課題の要件: 以下の行をすべて書き直し、「Вертикальный памятник」を「Горизонтальный памятник」に変える。それ以外はそのままにし、画像は答えに入れない。

抽出されたデータ項目:
# # # # #

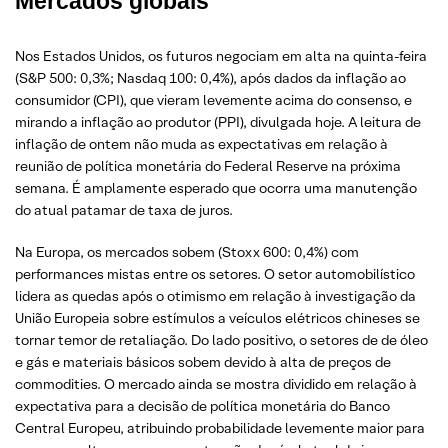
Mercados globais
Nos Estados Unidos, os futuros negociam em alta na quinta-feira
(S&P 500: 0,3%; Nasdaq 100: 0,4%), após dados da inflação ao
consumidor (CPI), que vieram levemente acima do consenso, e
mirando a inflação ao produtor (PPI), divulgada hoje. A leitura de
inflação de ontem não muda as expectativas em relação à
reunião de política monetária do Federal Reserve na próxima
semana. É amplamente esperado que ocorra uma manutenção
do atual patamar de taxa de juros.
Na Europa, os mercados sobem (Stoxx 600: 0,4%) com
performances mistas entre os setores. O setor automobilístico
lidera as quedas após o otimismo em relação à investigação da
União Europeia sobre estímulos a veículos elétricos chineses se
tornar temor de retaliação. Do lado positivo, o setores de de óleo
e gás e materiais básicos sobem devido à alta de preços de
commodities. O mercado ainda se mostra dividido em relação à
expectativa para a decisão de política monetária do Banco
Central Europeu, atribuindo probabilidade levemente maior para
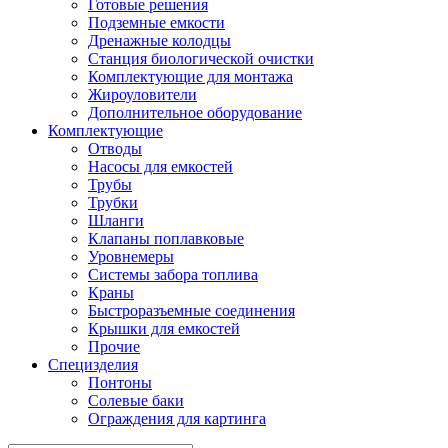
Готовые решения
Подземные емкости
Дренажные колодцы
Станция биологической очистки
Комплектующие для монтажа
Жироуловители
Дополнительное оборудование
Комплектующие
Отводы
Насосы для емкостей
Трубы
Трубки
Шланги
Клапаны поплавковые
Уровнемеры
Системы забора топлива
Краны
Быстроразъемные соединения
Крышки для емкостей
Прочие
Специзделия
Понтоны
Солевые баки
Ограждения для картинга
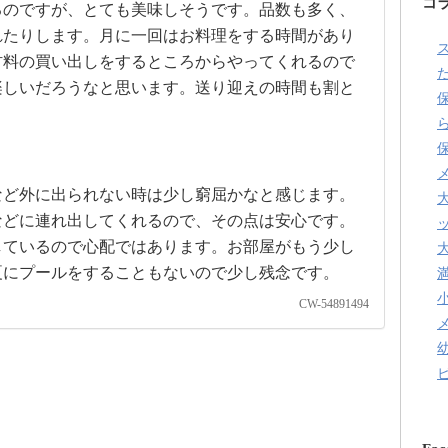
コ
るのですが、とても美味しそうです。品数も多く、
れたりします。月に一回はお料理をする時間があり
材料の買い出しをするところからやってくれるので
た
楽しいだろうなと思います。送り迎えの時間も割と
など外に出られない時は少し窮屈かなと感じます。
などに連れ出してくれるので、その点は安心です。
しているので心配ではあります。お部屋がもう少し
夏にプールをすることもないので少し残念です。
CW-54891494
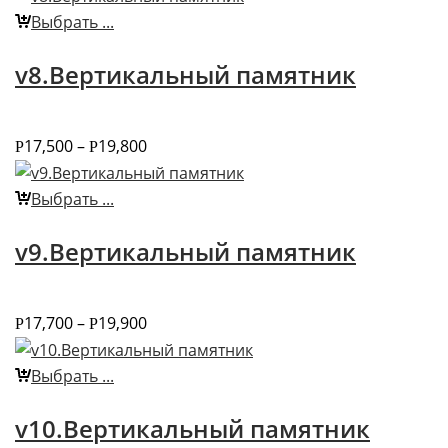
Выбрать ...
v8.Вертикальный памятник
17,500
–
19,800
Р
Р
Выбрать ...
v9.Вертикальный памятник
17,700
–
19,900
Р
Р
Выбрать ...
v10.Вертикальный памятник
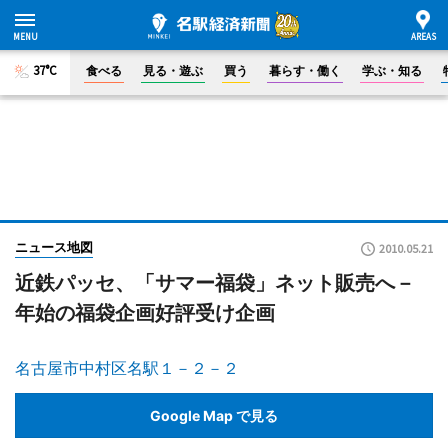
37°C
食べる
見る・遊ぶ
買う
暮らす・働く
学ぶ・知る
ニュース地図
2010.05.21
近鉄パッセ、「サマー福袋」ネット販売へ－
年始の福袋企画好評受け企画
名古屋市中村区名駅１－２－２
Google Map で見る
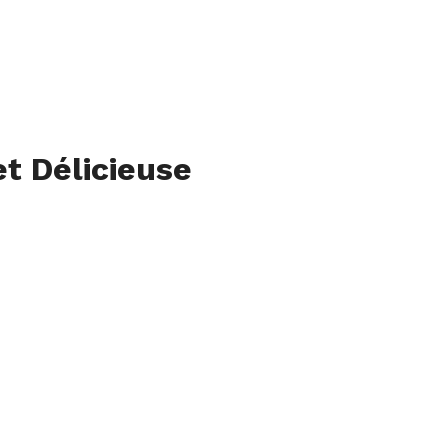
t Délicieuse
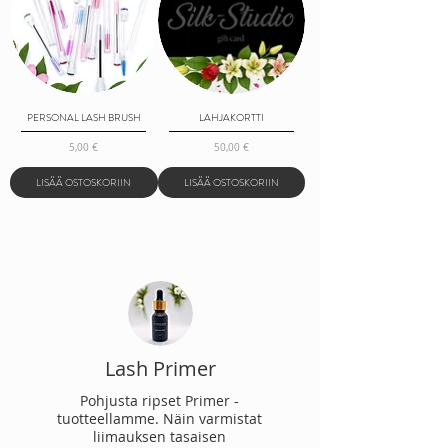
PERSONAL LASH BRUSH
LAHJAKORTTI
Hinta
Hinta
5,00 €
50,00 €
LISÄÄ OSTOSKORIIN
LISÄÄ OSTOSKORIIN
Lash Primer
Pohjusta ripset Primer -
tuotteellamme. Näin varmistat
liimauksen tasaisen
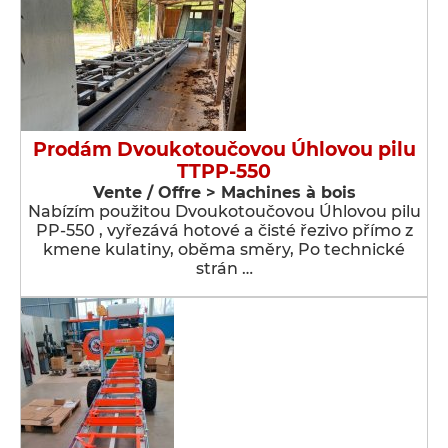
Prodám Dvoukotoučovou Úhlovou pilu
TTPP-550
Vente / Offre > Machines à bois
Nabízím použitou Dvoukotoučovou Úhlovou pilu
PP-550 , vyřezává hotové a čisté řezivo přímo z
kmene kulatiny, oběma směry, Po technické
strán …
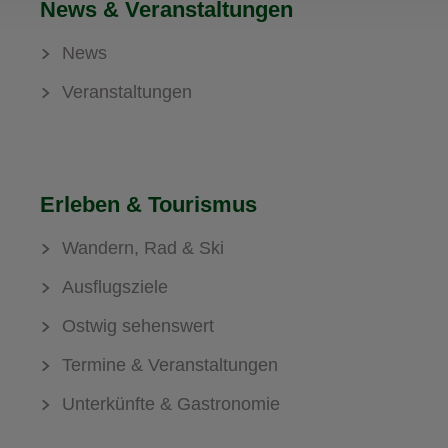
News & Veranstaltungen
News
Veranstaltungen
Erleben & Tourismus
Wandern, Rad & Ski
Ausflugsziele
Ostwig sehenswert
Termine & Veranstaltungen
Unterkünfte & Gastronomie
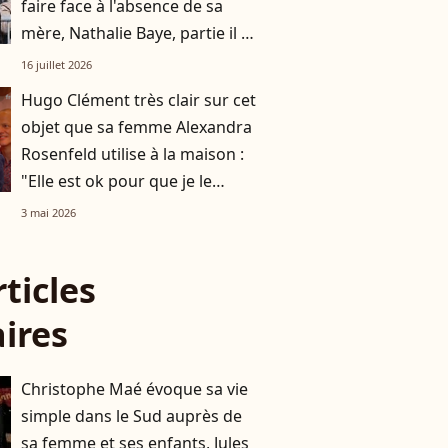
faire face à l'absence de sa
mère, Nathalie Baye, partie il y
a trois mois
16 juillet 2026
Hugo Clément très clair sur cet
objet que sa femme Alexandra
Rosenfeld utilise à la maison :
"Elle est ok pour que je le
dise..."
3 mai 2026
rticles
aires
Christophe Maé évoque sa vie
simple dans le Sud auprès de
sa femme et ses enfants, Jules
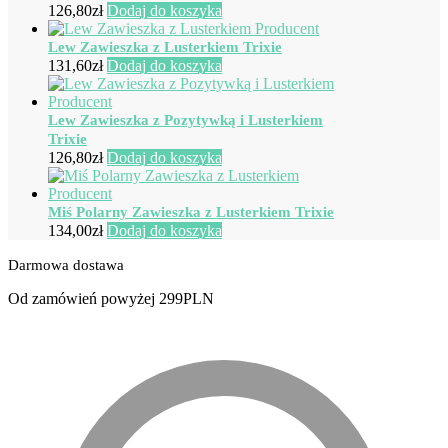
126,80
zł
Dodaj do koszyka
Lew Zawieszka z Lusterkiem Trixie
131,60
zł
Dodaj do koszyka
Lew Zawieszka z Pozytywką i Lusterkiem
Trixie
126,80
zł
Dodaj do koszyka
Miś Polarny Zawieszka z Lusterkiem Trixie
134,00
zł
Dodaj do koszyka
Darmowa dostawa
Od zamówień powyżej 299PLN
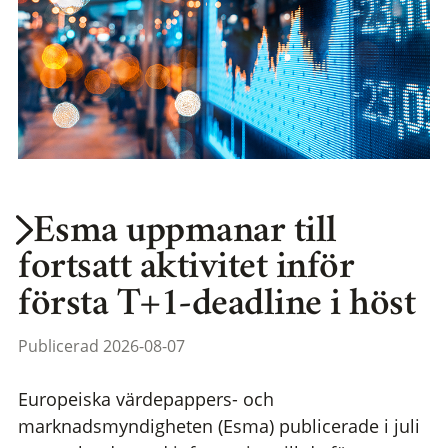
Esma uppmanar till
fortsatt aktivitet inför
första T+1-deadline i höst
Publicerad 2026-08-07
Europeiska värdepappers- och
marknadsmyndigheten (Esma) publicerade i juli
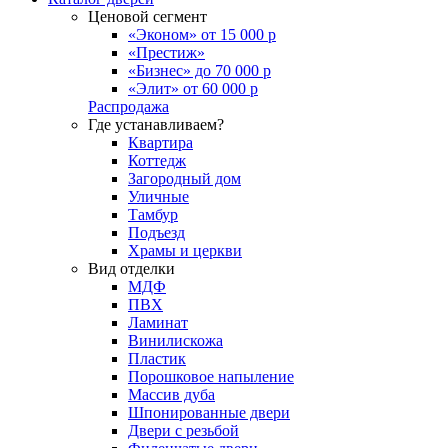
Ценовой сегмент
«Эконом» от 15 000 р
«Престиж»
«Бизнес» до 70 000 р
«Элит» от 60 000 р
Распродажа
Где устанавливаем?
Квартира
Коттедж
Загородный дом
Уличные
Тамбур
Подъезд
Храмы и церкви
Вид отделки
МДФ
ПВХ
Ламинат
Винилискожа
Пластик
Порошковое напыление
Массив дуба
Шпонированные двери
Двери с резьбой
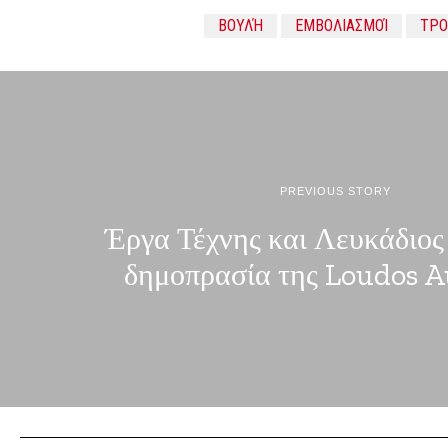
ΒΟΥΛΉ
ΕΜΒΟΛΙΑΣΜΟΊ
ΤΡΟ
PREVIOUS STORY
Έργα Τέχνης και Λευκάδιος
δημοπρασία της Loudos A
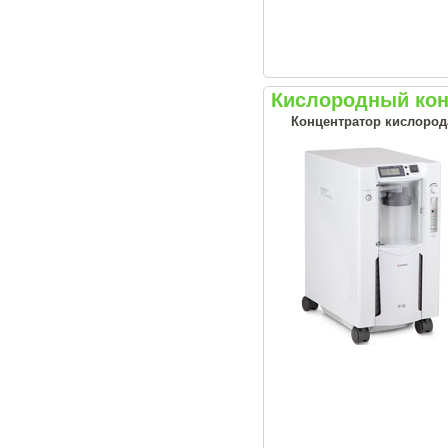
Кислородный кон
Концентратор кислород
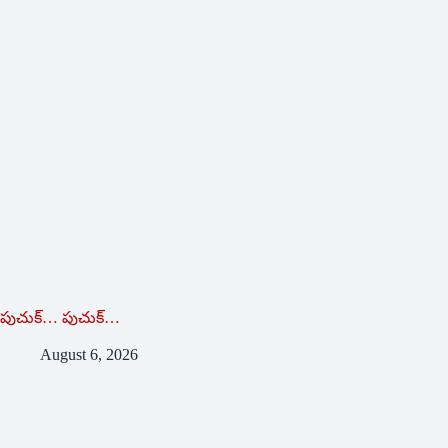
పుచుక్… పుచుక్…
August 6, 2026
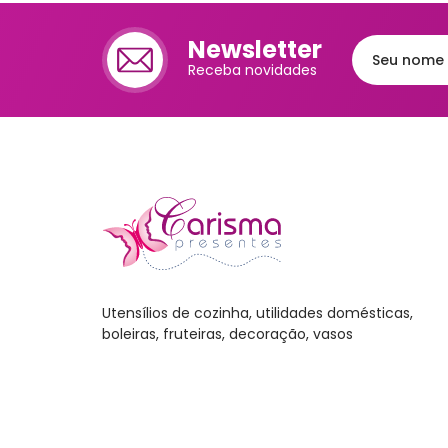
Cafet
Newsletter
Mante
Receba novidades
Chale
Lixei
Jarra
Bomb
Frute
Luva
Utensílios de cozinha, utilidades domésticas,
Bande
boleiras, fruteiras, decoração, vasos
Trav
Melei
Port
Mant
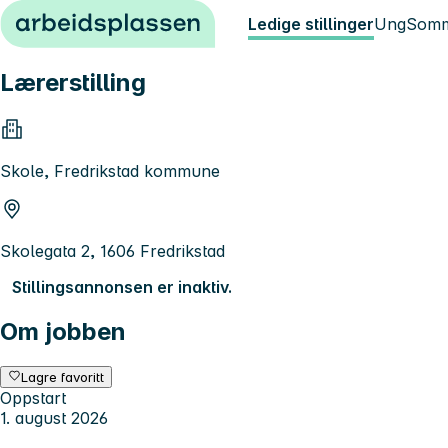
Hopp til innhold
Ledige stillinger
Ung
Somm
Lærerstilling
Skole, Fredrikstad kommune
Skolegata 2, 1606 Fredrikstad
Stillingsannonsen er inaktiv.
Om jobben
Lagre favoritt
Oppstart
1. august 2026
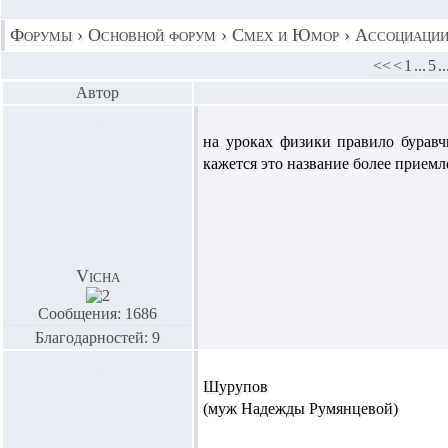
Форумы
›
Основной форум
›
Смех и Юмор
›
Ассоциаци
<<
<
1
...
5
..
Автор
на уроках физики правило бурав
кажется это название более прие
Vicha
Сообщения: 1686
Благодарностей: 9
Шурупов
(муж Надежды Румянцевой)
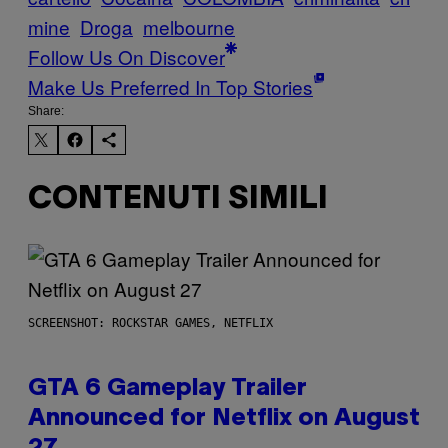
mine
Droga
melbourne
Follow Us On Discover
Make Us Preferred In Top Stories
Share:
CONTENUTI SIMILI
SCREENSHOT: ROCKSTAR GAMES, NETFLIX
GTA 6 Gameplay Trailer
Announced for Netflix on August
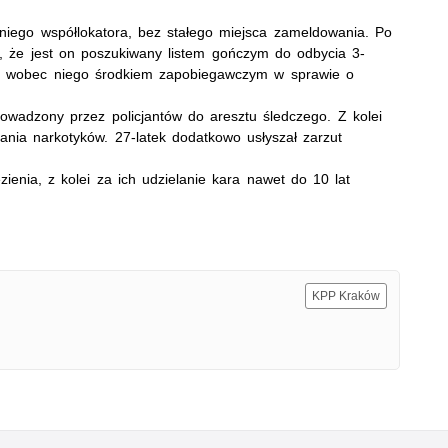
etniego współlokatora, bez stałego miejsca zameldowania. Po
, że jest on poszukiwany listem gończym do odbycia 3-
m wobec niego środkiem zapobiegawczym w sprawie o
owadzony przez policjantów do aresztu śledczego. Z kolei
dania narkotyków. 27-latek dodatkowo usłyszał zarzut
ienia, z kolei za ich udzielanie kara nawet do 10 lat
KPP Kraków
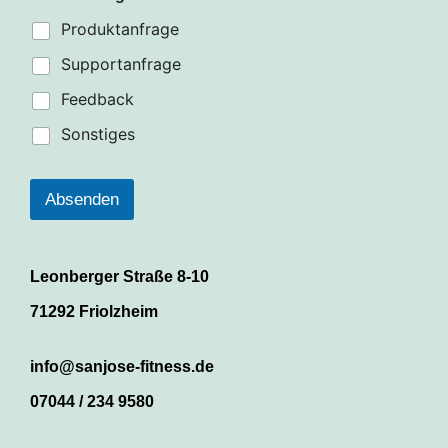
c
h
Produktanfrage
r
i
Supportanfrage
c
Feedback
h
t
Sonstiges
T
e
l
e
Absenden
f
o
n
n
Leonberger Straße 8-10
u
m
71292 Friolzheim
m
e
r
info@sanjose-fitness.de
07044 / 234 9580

# # # # #

解答欄:
Mercados globais
Nos Estados Unidos, os futuros negociam em alta na quinta-feira
(S&P 500: 0,3%; Nasdaq 100: 0,4%), após dados da inflação ao
consumidor (CPI), que vieram levemente acima do consenso, e
mirando a inflação ao produtor (PPI), divulgada hoje. A leitura de
inflação de ontem não muda as expectativas em relação à
reunião de política monetária do Federal Reserve na próxima
semana. É amplamente esperado que ocorra uma manutenção
do atual patamar de taxa de juros.
Na Europa, os mercados sobem (Stoxx 600: 0,4%) com
performances mistas entre os setores. O setor automobilístico
lidera as quedas após o otimismo em relação à investigação da
União Europeia sobre estímulos a veículos elétricos chineses se
tornar temor de retaliação. Do lado positivo, o setores de de óleo
e gás e materiais básicos sobem devido à alta de preços de
commodities. O mercado ainda se mostra dividido em relação à
expectativa para a decisão de política monetária do Banco
Central Europeu, atribuindo probabilidade levemente maior para
Готовые решения
Подземные емкости
Дренажные колодцы
Станция биологической очистки
Комплектующие для монтажа
Жироуловители
Дополнительное оборудование
Комплектующие
Отводы
Насосы для емкостей
Трубы
Трубки
Шланги
Клапаны поплавковые
Уровнемеры
Системы забора топлива
Краны
Быстроразъемные соединения
Крышки для емкостей
Прочие
Специзделия
Понтоны
Солевые баки
Ограждения для картинга
コ
るのですが、とても美味しそうです。品数も多く、
れたりします。月に一回はお料理をする時間があり
材料の買い出しをするところからやってくれるので
た
楽しいだろうなと思います。送り迎えの時間も割と
など外に出られない時は少し窮屈かなと感じます。
などに連れ出してくれるので、その点は安心です。
しているので心配ではあります。お部屋がもう少し
夏にプールをすることもないので少し残念です。
CW-54891494
Выбрать ...
v8.Горизонтальный памятник
17,500
–
19,800
Р
Р
Выбрать ...
v9.Горизонтальный памятник
17,700
–
19,900
Р
Р
Выбрать ...
v10.Горизонтальный памятник
37°C
食べる
見る・遊ぶ
買う
暮らす・働く
学ぶ・知る
ニュース地図
2010.05.21
近鉄パッセ、「サマー福袋」ネット販売へ－
年始の福袋企画好評受け企画
名古屋市中村区名駅１－２－２
Google Map で見る
t Délicieuse
PERSONAL LASH BRUSH
LAHJAKORTTI
Hinta
Hinta
5,00 €
50,00 €
LISÄÄ OSTOSKORIIN
LISÄÄ OSTOSKORIIN
Lash Primer
Pohjusta ripset Primer -
tuotteellamme. Näin varmistat
liimauksen tasaisen
Prodám Dvoukotoučovou Úhlovou pilu
TTPP-550
Vente / Offre > Machines à bois
Nabízím použitou Dvoukotoučovou Úhlovou pilu
PP-550 , vyřezává hotové a čisté řezivo přímo z
kmene kulatiny, oběma směry, Po technické
strán …
News & Veranstaltungen
News
Veranstaltungen
Erleben & Tourismus
Wandern, Rad & Ski
Ausflugsziele
Ostwig sehenswert
Termine & Veranstaltungen
Unterkünfte & Gastronomie
faire face à l'absence de sa
mère, Nathalie Baye, partie il y
a trois mois
16 juillet 2026
Hugo Clément très clair sur cet
objet que sa femme Alexandra
Rosenfeld utilise à la maison :
"Elle est ok pour que je le
dise..."
3 mai 2026
rticles
aires
Christophe Maé évoque sa vie
simple dans le Sud auprès de
sa femme et ses enfants, Jules
126,80
zł
Dodaj do koszyka
Lew Zawieszka z Lusterkiem Trixie
131,60
zł
Dodaj do koszyka
Lew Zawieszka z Pozytywką i Lusterkiem
Trixie
126,80
zł
Dodaj do koszyka
Miś Polarny Zawieszka z Lusterkiem Trixie
134,00
zł
Dodaj do koszyka
Darmowa dostawa
Od zamówień powyżej 299PLN
Esma uppmanar till
fortsatt aktivitet inför
första T+1-deadline i höst
Publicerad 2026-08-07
Europeiska värdepappers- och
marknadsmyndigheten (Esma) publicerade i juli
Ценовой сегмент
«Эконом» от 15 000 р
«Престиж»
«Бизнес» до 70 000 р
«Элит» от 60 000 р
Распродажа
Где устанавливаем?
Квартира
Коттедж
Загородный дом
Уличные
Тамбур
Подъезд
Храмы и церкви
Вид отделки
МДФ
ПВХ
Ламинат
Винилискожа
Пластик
Порошковое напыление
Массив дуба
Шпонированные двери
Двери с резьбой
ΒΟΥΛΉ
ΕΜΒΟΛΙΑΣΜΟΊ
ΤΡΟ
PREVIOUS STORY
Έργα Τέχνης και Λευκάδιος
δημοπρασία της Loudos A
Кислородный кон
Концентратор кислород
పుచుక్… పుచుక్…
August 6, 2026
Cafet
Newsletter
Mante
Receba novidades
Chale
Lixei
Jarra
Bomb
Frute
Luva
Utensílios de cozinha, utilidades domésticas,
Bande
boleiras, fruteiras, decoração, vasos
Trav
Melei
Port
Mant
Hopp til innhold
Ledige stillinger
Ung
Somm
Lærerstilling
Skole, Fredrikstad kommune
Skolegata 2, 1606 Fredrikstad
Stillingsannonsen er inaktiv.
Om jobben
Lagre favoritt
Oppstart
1. august 2026
Форумы
›
Основной форум
›
Смех и Юмор
›
Ассоциаци
<<
<
1
...
5
..
Автор
на уроках физики правило бурав
кажется это название более прие
Vicha
Сообщения: 1686
Благодарностей: 9
Шурупов
(муж Надежды Румянцевой)
mine
Droga
melbourne
Follow Us On Discover
Make Us Preferred In Top Stories
Share:
CONTENUTI SIMILI
SCREENSHOT: ROCKSTAR GAMES, NETFLIX
GTA 6 Gameplay Trailer
Announced for Netflix on August
etniego współlokatora, bez stałego miejsca zameldowania. Po
, że jest on poszukiwany listem gończym do odbycia 3-
m wobec niego środkiem zapobiegawczym w sprawie o
owadzony przez policjantów do aresztu śledczego. Z kolei
dania narkotyków. 27-latek dodatkowo usłyszał zarzut
ienia, z kolei za ich udzielanie kara nawet do 10 lat
KPP Kraków
c
h
Produktanfrage
r
i
Supportanfrage
c
Feedback
h
t
Sonstiges
T
e
l
e
Absenden
f
o
n
n
Leonberger Straße 8-10
u
m
71292 Friolzheim
m
e
r
info@sanjose-fitness.de
07044 / 234 9580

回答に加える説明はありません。